In less urban areas areas, it can be easier to get a clear idea of what's going on. Cities are a different matter, as we have seen recently in both the small town of Schorndorf and the cosmopolitan city of Hamburg. At the G20 summit in Hamburg two weeks ago one could at least, with a bit of good will, wonder whether the violence of the thousands of rioters might indeed have been ethically motivated. Were the people who smashed up the Schanze quarter actually heroes of the resistance, freedom fighters who had decided, with heavy hearts, to respond to the pressures of capitalism and the misery of the world with the last means at their disposal, i.e. physical violence?
The riots at a festival in the small town of Schorndorf suggest that this was not the case. Among those throwing bottles at police were a large number of high school students – uninhibited young people under the influence of alcohol who we can assume were probably from middle-class backgrounds. This is a social group whose future prospects remain pretty good.
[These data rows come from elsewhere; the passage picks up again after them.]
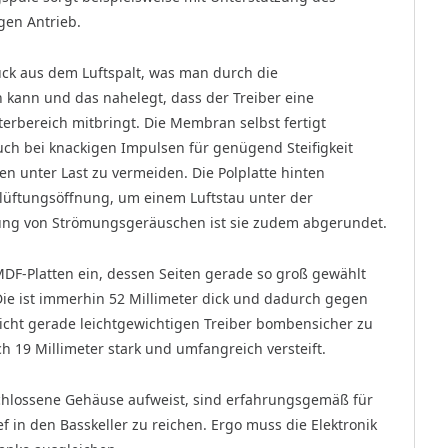
gen Antrieb.
ück aus dem Luftspalt, was man durch die
kann und das nahelegt, dass der Treiber eine
terbereich mitbringt. Die Membran selbst fertigt
uch bei knackigen Impulsen für genügend Steifigkeit
en unter Last zu vermeiden. Die Polplatte hinten
tlüftungsöffnung, um einem Luftstau unter der
ng von Strömungsgeräuschen ist sie zudem abgerundet.
MDF-Platten ein, dessen Seiten gerade so groß gewählt
 Die ist immerhin 52 Millimeter dick und dadurch gegen
nicht gerade leichtgewichtigen Treiber bombensicher zu
h 19 Millimeter stark und umfangreich versteift.
schlossene Gehäuse aufweist, sind erfahrungsgemäß für
ef in den Basskeller zu reichen. Ergo muss die Elektronik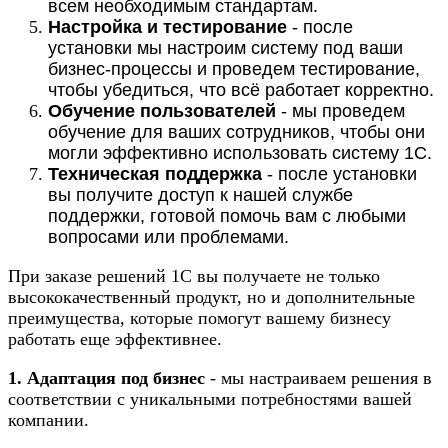
всем необходимым стандартам.
Настройка и тестирование
- после
установки мы настроим систему под ваши
бизнес-процессы и проведем тестирование,
чтобы убедиться, что всё работает корректно.
Обучение пользователей
- мы проведем
обучение для ваших сотрудников, чтобы они
могли эффективно использовать систему 1С.
Техническая поддержка
- после установки
вы получите доступ к нашей службе
поддержки, готовой помочь вам с любыми
вопросами или проблемами.
При заказе решений 1С вы получаете не только
высококачественный продукт, но и дополнительные
преимущества, которые помогут вашему бизнесу
работать еще эффективнее.
1. Адаптация под бизнес
- мы настраиваем решения в
соответствии с уникальными потребностями вашей
компании.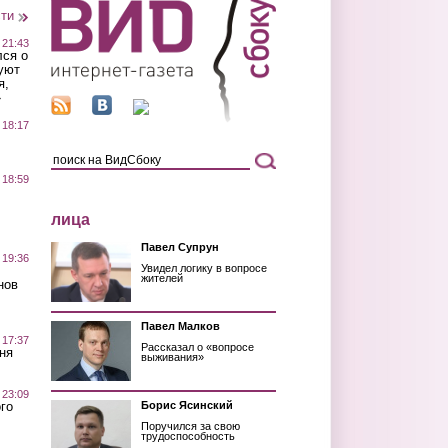
сти
 21:43
лся о
уют
я,
»
 18:17
 18:59
лица
Павел Супрун
 19:36
Увидел логику в вопросе
жителей
нов
Павел Малков
 17:37
Рассказал о «вопросе
ня
выживания»
 23:09
го
Борис Ясинский
Поручился за свою
трудоспособность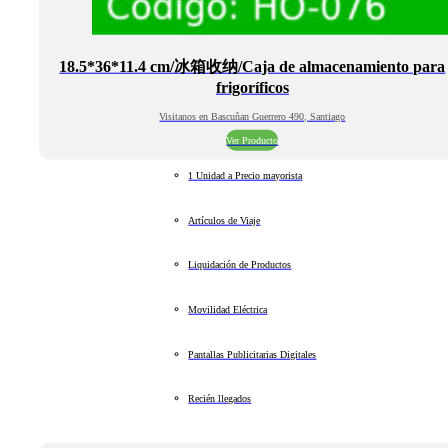
18.5*36*11.4 cm/冰箱收纳/Caja de almacenamiento para
frigoríficos
Visitanos en Bascuñan Guerrero 490, Santiago
Ver Producto
1 Unidad a Precio mayorista
Artículos de Viaje
Liquidación de Productos
Movilidad Eléctrica
Pantallas Publicitarias Digitales
Recién llegados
So violence is clearly also, perhaps above all, perpetrated by those who are themselves doing fine.
Loss of norms
This observation negates another argument that is often put forward in an attempt to explain, perhaps even legitimize the violence: that the state has to ensure the wellbeing of its citizens. That only then will these citizens accept the state and, in return, renounce violence. The rioting Schorndorf bourgeoise have disproved this thesis.
Rather, their actions give rise to a different supposition: that violence is committed because there is no risk of punishment. Every Bundesliga weekend demonstrates that people go on the rampage because their actions usually have no consequences – no serious ones, anyway – because the state avoids taking decisive measures to assert norms and civilizatory standards.
Changes in everyday attitudes
The consequences of this are worrying, including – perhaps above all – in the small, unspectacular arena of daily life. In these situations, norms are felt, subjectively, to be less and less valid. For example, I live in the heart of a popular Cologne nightlife district, where people like to stand on the sidewalk outside the pubs. These days, they do so in such a way that they occupy the sidewalk in its entirety. If you want to get past them, you must step into the road. It's a similar thing with those who walk along the sidewalk in groups of three or four: You have to make yourself very, very small in order to avoid a collision.
The concept that there are other people in the world outside one's own horizons can, apparently, no longer be assumed to be part of the general consciousness. Considerate and complex thought processes are, in some areas, in decline. Other people are perceived only as background scenery for the individual's personal experience.
Return to the law of the jungle?
The events in Hamburg and Schorndorf are an extreme expression of this. In both instances, the objects of the violence were the police. They were attacked in a way that is familiar to the generation of those principally involved in the rioting, from playing video games. From the rioters' point of view, police officers are non-person characters to be attacked. Not all these opportunistic thugs get off scot-free, but for a great many, as in a video game, their actions remain without consequence. Loss of control precedes the loss of norms. It doesn't seem absurd to suggest that the state needs to take more forceful legal action to help reassert these norms. Otherwise we risk a return to the law of the jungle.